Guru Besar Fakultas Farmasi UGM ini mengatakan jika obat digunakan tanpa proses riset yang baik, benar, dan teruji keakuratannya, justru berpotensi membahayakan masyarakat.

Menurutnya, semua uji klinis dalam penemuan obat, termasuk COVID-19 harus dilakukan sesuai koridor penelitian yang akurat dan valid. Tak hanya itu, uji klinis juga perlu mengikuti prosedur yang terbuka dan transparan.

"Ada sejumlah aturan dalam uji klinis yang wajib dipenuhi oleh peneliti yang tertuang dalam pedoman cara uji klinik yang baik (CUKB)," ungkapnya.

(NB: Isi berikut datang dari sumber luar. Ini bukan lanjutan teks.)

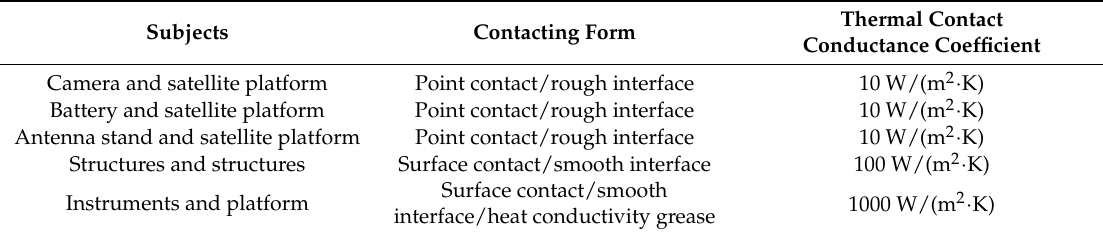
Table 4. Thermal contact conductance coefficient between elements.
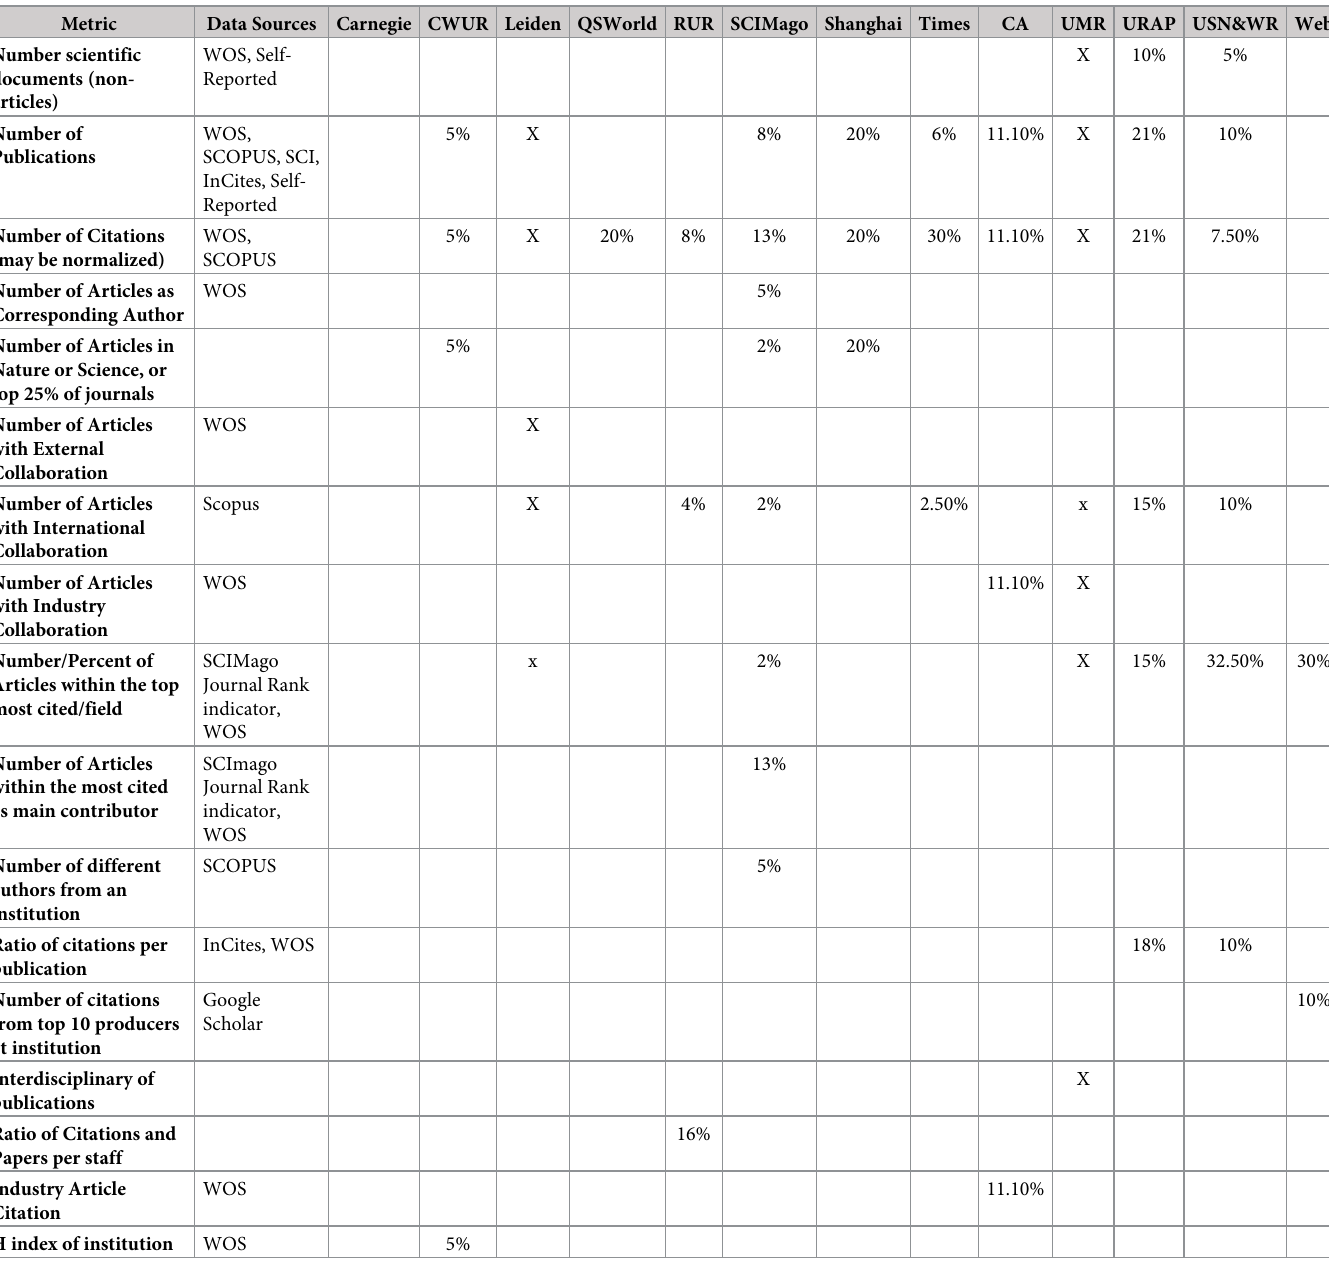
Table 3. Research indicators by publication and citation metrics (percent of contribution to total score, not all percentages may sum to 100, due to rounding.).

CUKB merupakan suatu standar kualitas etik dan ilmiah yang diacu secara internasional untuk mendesain, melaksanakan, mencatat, dan melaporkan uji klinik yang melibatkan partisipasi subjek manusia.

Dengan mematuhi standar itu, akan memberikan kepastian kepada publik bahwa hak, keamanan, dan kesejahteraan subjek uji klinik dilindungi dan data yang dihasilkan bisa dipercaya.